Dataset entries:
__________________________________________________

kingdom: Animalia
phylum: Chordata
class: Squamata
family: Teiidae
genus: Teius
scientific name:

__________________________________________________

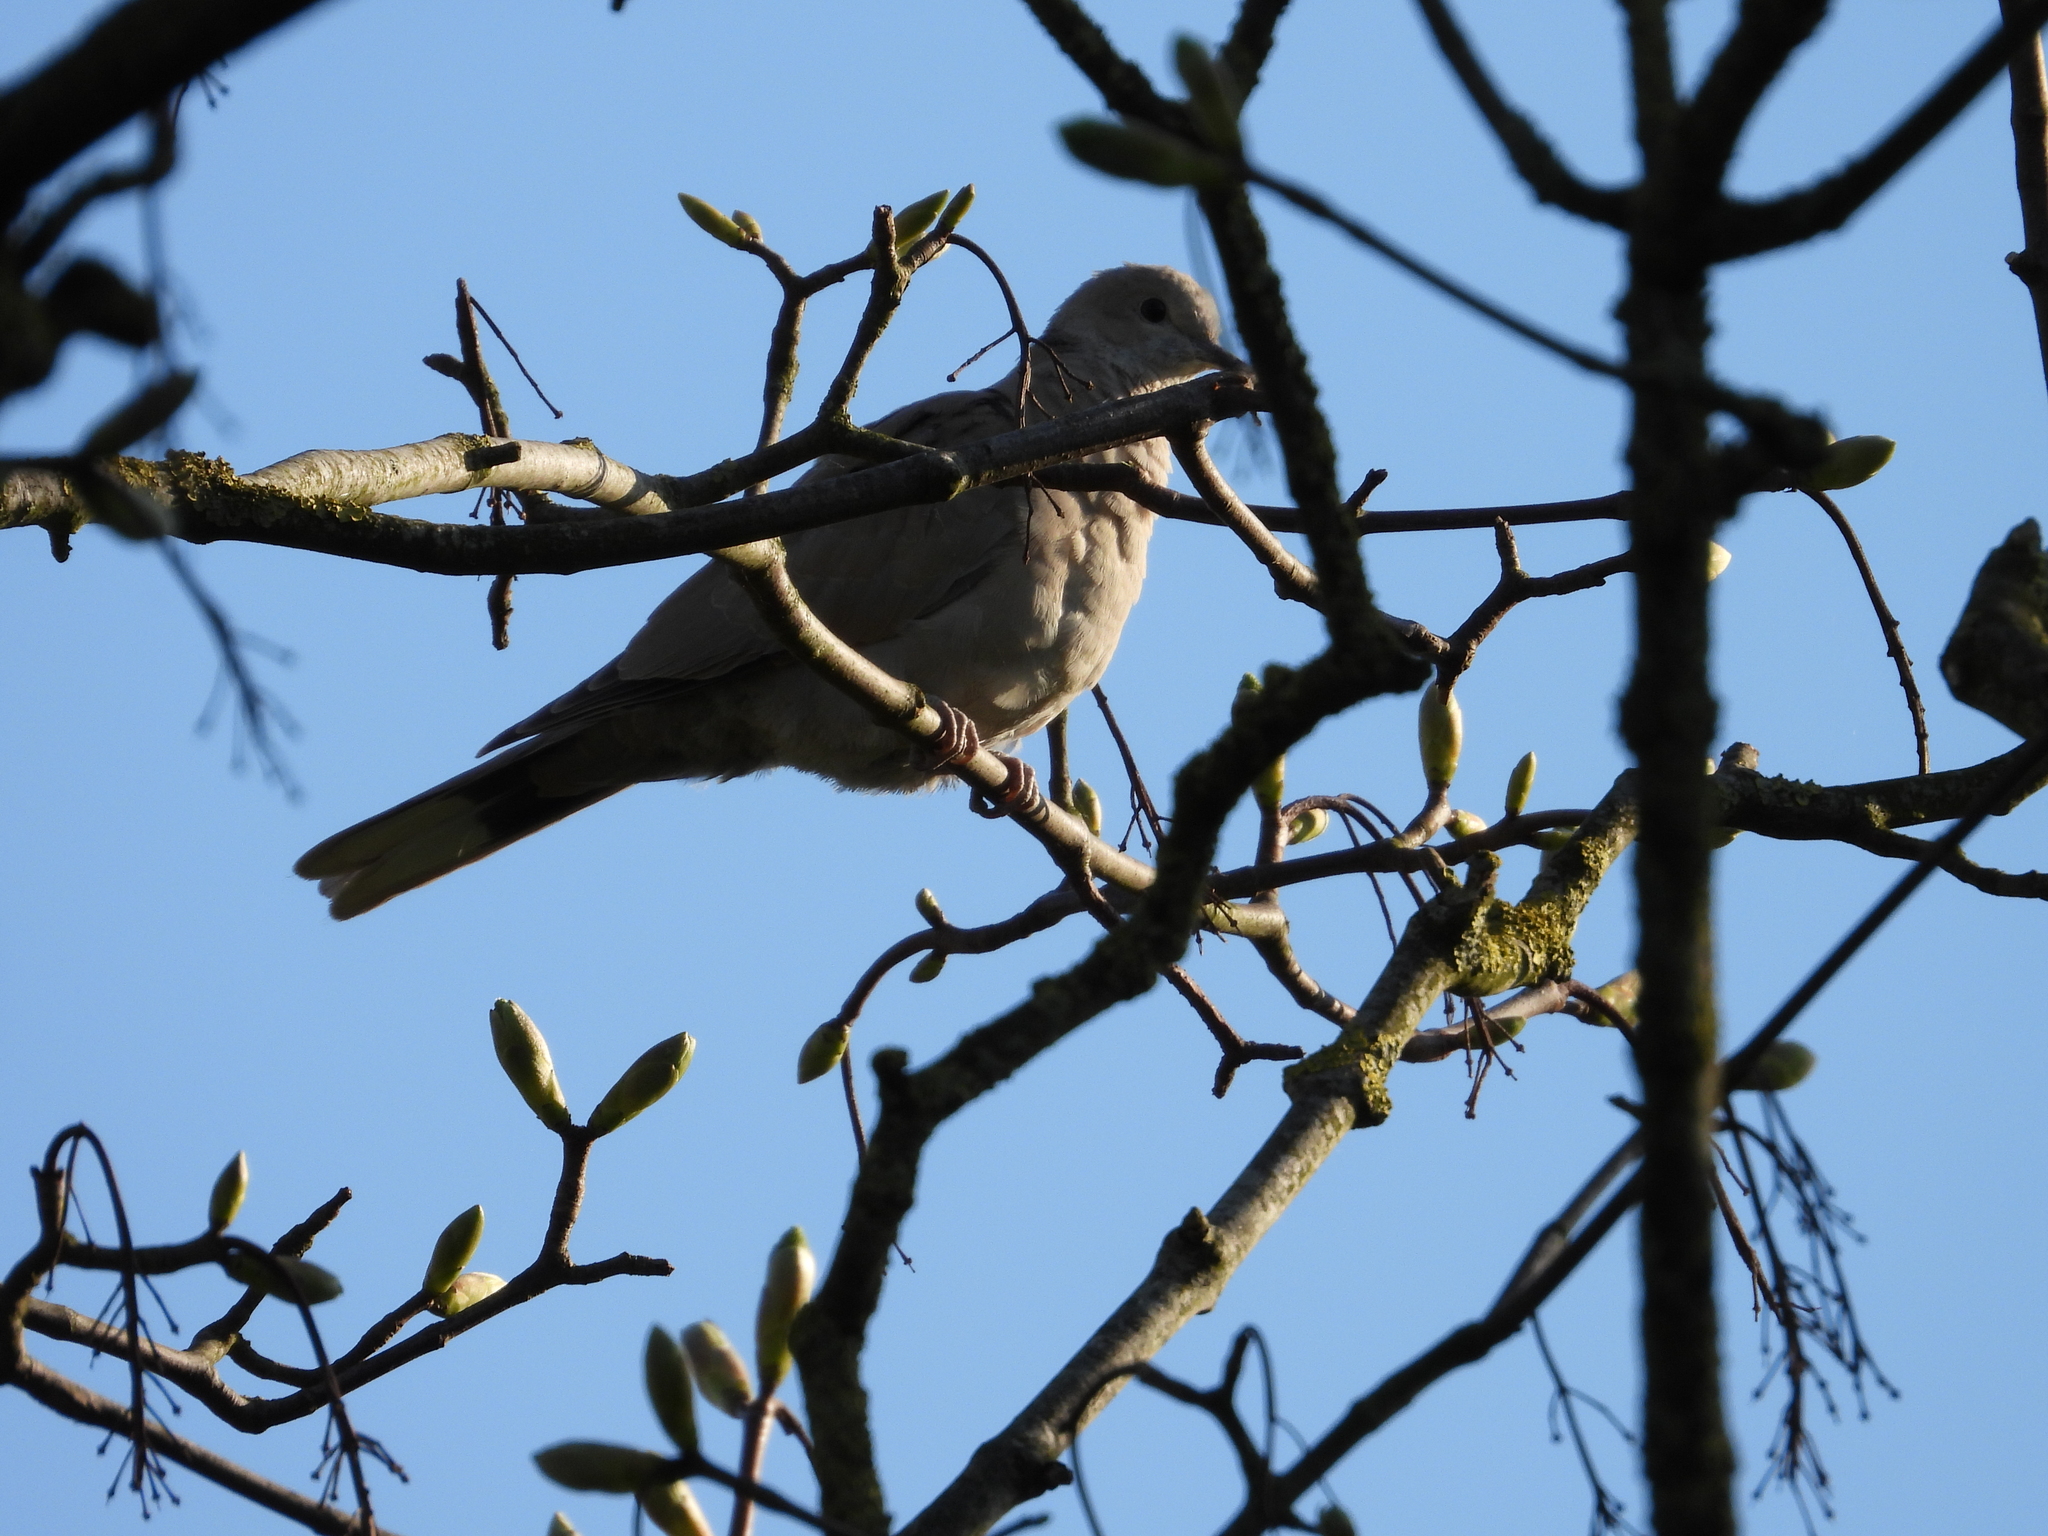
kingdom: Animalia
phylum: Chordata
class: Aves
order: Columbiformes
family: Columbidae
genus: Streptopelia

__________________________________________________

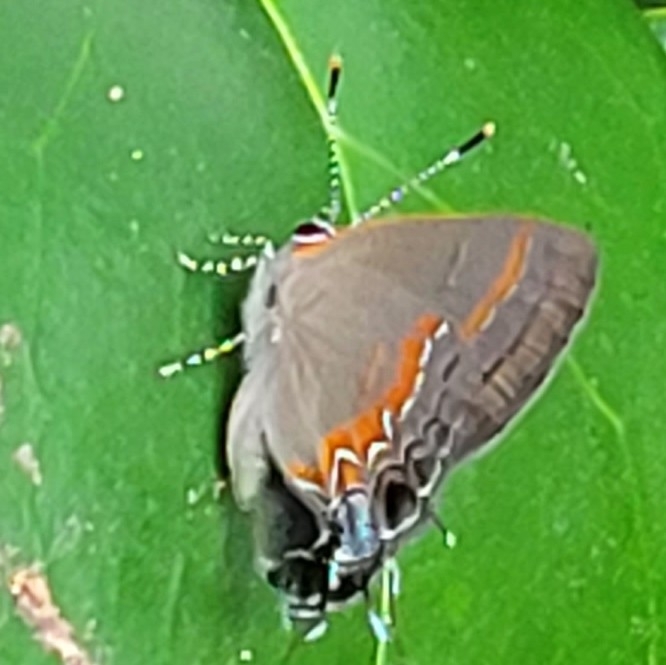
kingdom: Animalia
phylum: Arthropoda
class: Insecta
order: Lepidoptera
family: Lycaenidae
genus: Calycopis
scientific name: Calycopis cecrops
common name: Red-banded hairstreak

__________________________________________________

Exercise objective:
Quote the lines from the one containing "phylum: Arthropoda" through the one containing "common name: Red-banded hairstreak", inclusive.

The solution:
phylum: Arthropoda
class: Insecta
order: Lepidoptera
family: Lycaenidae
genus: Calycopis
scientific name: Calycopis cecrops
common name: Red-banded hairstreak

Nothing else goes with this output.